(COLLECTED DATA Opens)

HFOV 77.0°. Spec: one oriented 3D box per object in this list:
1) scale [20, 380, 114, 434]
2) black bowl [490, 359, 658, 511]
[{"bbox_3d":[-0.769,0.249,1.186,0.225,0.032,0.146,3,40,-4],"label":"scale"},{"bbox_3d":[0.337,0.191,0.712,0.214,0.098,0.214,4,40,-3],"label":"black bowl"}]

(COLLECTED DATA Closes)

▶ [WORK ITEM] Write out the whole listing verbatim.

▶ [OUTPUT FOR THIS TASK]
HFOV 77.0°. Spec: one oriented 3D box per object in this list:
1) scale [20, 380, 114, 434]
2) black bowl [490, 359, 658, 511]
[{"bbox_3d":[-0.769,0.249,1.186,0.225,0.032,0.146,3,40,-4],"label":"scale"},{"bbox_3d":[0.337,0.191,0.712,0.214,0.098,0.214,4,40,-3],"label":"black bowl"}]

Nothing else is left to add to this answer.